EXCERPT PROVIDED »
The task is to make clear that these aspirations cannot be met by piecemeal reforms and that the as yet somewhat ill-defined political strivings of masses of people reflected in the Occupy movement can go forward only to the extent that they are transformed into a conscious political struggle to break the grip of the financial oligarchy on the levers of political power.
Marxism long ago addressed the question of the relationship between reform and revolution, explaining that rather than the accumulation of “reforms” somehow leading to revolution, the situation is the reverse. Any serious reforms are always the by-product of mass struggles by the working class that threaten the very existence of the capitalist order. And Marxism has made clear the relationship between immediate demands and socialist revolution.
In the founding program of the Fourth International, Leon Trotsky explained that it was “necessary to help the masses in the process of daily struggle to find the bridge between present demands and the socialist program of the revolution. This bridge should include a system of transitional demands, stemming from today’s conditions and today’s consciousness of wide layers of the working class and unalterably leading to one final conclusion: the conquest of power by the proletariat.”
Singsen wants to build a bridge pointing in the opposite direction: away from the conquest of political power and back into the confines of the Democratic Party and the trade unions.
His real target is not the utopian “prefigurationists,” but those who advance a revolutionary perspective and are fighting to transform the instinctive anti-capitalist sentiments of the participants in the Occupy movement and the hundreds of millions around the world who support them into a conscious political struggle aimed at the taking of power by the working class and the establishment of international socialism.
Singsen’s organic class hostility to such a perspective and that of the entire pseudo-left fraternity of which the ISO and its international collaborators are integral components is summed up at the end of his article: “Finally, it is important to be realistic about the prospects for change in the US today. Anyone who thinks such a fundamental transformation is possible in the US in the immediate future is both exaggerating the growing but still very small number of people committed to this kind of change—and underestimating the strength of the political, military social and economic forces arrayed against our struggle.”
This makes clear the essential content of Singsen’s argument. Since we are not in a revolutionary situation today in the United States, it is impermissible to fight for the overthrow of corporate power through a political struggle against its chief defenders and props, including the Democratic Party and the trade unions. The overthrow of capitalism can be raised as a future perspective, as a goal towards which the movement can aspire. But it cannot be made the basis for the political struggle which is carried out in the present conditions because these conditions are not revolutionary.
It is therefore necessary to advance a “realistic” set of demands and perspectives. The aim of such a position is clear. More than 100 years ago, Lenin polemicised against the opportunist wing of the working-class movement in Russia, known as the Economists, who sought to confine the working class to so-called immediate demands rather than the overthrow of the Tsarist autocracy. As Lenin explained, to be “realistic” according to such forces means fighting for what is possible in the given circumstances, and what is possible always turns out to be what is going on at the present time.

MATERIAL SHOWN »

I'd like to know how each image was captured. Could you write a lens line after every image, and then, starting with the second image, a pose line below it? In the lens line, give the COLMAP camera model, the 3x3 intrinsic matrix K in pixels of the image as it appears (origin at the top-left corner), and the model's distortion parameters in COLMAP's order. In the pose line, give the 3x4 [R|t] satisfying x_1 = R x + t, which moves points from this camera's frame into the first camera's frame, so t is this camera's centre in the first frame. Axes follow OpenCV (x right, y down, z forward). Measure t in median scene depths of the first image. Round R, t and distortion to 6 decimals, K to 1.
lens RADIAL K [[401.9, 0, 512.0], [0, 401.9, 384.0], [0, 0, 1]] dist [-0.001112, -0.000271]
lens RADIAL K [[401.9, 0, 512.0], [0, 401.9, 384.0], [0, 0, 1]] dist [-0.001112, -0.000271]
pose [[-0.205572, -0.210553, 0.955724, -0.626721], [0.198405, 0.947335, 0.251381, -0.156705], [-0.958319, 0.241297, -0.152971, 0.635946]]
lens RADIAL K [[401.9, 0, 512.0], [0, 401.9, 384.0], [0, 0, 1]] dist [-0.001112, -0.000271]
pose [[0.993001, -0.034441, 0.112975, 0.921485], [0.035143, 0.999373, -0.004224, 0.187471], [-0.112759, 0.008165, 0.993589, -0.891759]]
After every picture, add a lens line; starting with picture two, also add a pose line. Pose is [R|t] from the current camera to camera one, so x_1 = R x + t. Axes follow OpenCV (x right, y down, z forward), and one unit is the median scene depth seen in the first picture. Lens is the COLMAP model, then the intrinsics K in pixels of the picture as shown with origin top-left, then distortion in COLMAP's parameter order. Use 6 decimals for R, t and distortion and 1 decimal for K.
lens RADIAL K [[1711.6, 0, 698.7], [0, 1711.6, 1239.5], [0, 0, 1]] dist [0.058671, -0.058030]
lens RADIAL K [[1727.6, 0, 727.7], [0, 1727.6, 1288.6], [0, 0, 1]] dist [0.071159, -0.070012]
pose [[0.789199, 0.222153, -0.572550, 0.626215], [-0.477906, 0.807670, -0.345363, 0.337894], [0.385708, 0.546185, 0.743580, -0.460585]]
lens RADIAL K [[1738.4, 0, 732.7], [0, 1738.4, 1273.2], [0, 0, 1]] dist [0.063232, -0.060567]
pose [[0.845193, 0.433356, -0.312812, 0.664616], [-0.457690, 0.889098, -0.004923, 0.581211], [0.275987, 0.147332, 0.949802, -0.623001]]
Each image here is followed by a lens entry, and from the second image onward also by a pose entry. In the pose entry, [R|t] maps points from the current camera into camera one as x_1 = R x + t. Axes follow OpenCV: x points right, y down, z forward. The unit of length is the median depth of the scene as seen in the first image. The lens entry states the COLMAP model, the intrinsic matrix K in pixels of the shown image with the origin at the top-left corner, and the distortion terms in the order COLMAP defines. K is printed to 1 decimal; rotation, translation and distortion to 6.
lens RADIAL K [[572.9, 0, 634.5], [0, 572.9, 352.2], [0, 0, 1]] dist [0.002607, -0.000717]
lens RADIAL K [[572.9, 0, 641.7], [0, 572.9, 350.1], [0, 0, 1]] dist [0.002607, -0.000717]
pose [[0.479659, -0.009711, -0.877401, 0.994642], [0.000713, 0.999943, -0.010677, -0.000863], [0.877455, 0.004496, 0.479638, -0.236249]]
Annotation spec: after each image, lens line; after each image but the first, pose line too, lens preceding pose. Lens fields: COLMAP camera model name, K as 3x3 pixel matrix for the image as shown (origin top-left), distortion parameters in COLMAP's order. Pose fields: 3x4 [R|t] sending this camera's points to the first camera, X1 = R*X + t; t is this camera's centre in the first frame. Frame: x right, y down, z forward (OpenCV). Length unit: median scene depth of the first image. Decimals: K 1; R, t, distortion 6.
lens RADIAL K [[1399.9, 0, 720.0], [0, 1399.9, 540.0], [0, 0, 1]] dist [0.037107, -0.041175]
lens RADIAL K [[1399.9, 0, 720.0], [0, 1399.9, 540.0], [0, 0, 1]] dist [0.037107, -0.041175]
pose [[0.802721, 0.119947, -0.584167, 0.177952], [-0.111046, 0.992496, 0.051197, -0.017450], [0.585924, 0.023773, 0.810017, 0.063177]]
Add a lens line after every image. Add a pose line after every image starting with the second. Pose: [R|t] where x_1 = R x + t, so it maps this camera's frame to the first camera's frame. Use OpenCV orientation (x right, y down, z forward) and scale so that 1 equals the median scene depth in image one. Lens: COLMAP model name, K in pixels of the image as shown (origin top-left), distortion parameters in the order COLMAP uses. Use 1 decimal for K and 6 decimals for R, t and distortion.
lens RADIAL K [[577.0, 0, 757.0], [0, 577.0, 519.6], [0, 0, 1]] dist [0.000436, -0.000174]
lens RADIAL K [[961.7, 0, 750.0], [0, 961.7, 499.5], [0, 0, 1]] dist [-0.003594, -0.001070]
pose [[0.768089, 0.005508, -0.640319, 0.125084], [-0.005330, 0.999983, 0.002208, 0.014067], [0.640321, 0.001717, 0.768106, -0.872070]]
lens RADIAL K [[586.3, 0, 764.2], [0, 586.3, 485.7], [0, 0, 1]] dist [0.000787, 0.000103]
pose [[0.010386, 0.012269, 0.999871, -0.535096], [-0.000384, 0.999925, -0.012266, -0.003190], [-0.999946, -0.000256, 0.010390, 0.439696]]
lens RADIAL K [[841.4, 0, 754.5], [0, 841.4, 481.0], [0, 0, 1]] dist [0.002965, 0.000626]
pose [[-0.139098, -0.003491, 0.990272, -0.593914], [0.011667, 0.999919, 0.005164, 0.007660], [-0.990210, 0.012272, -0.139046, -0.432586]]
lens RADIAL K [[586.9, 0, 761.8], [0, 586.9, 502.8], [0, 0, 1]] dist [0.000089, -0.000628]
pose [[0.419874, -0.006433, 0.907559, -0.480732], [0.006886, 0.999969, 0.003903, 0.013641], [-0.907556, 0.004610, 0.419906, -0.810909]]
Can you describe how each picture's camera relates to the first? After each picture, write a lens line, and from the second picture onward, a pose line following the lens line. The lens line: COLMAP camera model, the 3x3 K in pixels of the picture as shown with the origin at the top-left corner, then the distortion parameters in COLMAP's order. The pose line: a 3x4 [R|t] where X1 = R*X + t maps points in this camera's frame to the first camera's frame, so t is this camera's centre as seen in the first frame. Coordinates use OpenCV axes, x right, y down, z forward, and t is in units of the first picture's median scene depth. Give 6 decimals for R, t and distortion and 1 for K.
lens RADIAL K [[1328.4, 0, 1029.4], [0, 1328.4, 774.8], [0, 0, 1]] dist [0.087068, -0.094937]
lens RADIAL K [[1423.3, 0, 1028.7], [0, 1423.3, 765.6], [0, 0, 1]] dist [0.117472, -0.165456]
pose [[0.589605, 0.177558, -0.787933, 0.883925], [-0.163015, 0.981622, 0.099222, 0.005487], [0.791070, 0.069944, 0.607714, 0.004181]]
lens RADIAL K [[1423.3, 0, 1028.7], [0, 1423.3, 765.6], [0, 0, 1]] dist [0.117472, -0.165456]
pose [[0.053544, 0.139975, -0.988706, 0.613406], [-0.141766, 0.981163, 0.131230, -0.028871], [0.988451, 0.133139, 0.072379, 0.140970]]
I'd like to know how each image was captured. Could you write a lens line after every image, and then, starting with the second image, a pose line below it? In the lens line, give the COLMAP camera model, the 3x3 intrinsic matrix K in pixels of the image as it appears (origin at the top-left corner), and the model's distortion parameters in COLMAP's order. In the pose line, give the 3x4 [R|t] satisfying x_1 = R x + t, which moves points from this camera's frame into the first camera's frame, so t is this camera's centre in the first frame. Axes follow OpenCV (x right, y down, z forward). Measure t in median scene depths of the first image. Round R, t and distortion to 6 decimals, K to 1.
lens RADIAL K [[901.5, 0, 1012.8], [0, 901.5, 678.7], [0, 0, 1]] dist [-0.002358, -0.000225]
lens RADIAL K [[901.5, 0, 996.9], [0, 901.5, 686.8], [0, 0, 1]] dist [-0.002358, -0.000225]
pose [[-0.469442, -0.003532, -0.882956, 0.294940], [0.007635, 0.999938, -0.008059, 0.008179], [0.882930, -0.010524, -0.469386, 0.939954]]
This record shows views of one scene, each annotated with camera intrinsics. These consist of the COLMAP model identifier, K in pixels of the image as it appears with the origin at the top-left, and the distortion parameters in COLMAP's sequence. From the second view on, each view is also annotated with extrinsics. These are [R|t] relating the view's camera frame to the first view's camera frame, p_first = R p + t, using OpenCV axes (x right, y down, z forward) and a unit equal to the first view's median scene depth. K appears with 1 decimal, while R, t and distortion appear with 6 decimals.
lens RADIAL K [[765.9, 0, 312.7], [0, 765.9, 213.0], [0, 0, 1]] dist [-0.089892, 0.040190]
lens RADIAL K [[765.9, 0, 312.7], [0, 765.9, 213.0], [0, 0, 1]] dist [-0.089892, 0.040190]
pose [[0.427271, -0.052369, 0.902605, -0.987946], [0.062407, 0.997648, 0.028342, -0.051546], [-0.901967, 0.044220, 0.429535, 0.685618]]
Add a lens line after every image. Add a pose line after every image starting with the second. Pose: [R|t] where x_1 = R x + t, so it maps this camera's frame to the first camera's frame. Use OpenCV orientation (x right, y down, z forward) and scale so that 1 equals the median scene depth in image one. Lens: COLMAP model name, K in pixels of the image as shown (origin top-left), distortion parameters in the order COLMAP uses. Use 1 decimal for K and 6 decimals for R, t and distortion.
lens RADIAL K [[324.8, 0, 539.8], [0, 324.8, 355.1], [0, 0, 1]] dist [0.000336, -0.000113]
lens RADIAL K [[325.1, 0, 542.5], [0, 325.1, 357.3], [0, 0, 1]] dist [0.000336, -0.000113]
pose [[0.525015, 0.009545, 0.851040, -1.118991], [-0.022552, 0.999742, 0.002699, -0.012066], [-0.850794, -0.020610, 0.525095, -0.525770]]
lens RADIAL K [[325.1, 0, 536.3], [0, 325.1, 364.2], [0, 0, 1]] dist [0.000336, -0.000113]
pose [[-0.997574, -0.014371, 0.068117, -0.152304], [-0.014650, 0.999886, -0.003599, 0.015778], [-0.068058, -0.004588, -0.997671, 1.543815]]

ACTIONS TO TAKE »
1/ For the excerpt on the Occupy movement, decide whether each statement agrees with it, giving yes or no and quoting the deciding words: (a) serious reforms arise as a by-product of mass working-class struggles; (b) the founding program of the Fourth International rejected transitional demands; (c) Lenin polemicised against the Economists more than 100 years ago.
2/ Duplicate everything in the excerpt on the Occupy movement from "Singsen wants to" down to "of international socialism.".

RESPONSES IN ORDER »
1/
(a) Yes: "Any serious reforms are always the by-product of mass struggles by the working class that threaten the very existence of the capitalist order."
(b) No: "This bridge should include a system of transitional demands"
(c) Yes: "More than 100 years ago, Lenin polemicised against the opportunist wing of the working-class movement in Russia, known as the Economists"

2/
Singsen wants to build a bridge pointing in the opposite direction: away from the conquest of political power and back into the confines of the Democratic Party and the trade unions.
His real target is not the utopian “prefigurationists,” but those who advance a revolutionary perspective and are fighting to transform the instinctive anti-capitalist sentiments of the participants in the Occupy movement and the hundreds of millions around the world who support them into a conscious political struggle aimed at the taking of power by the working class and the establishment of international socialism.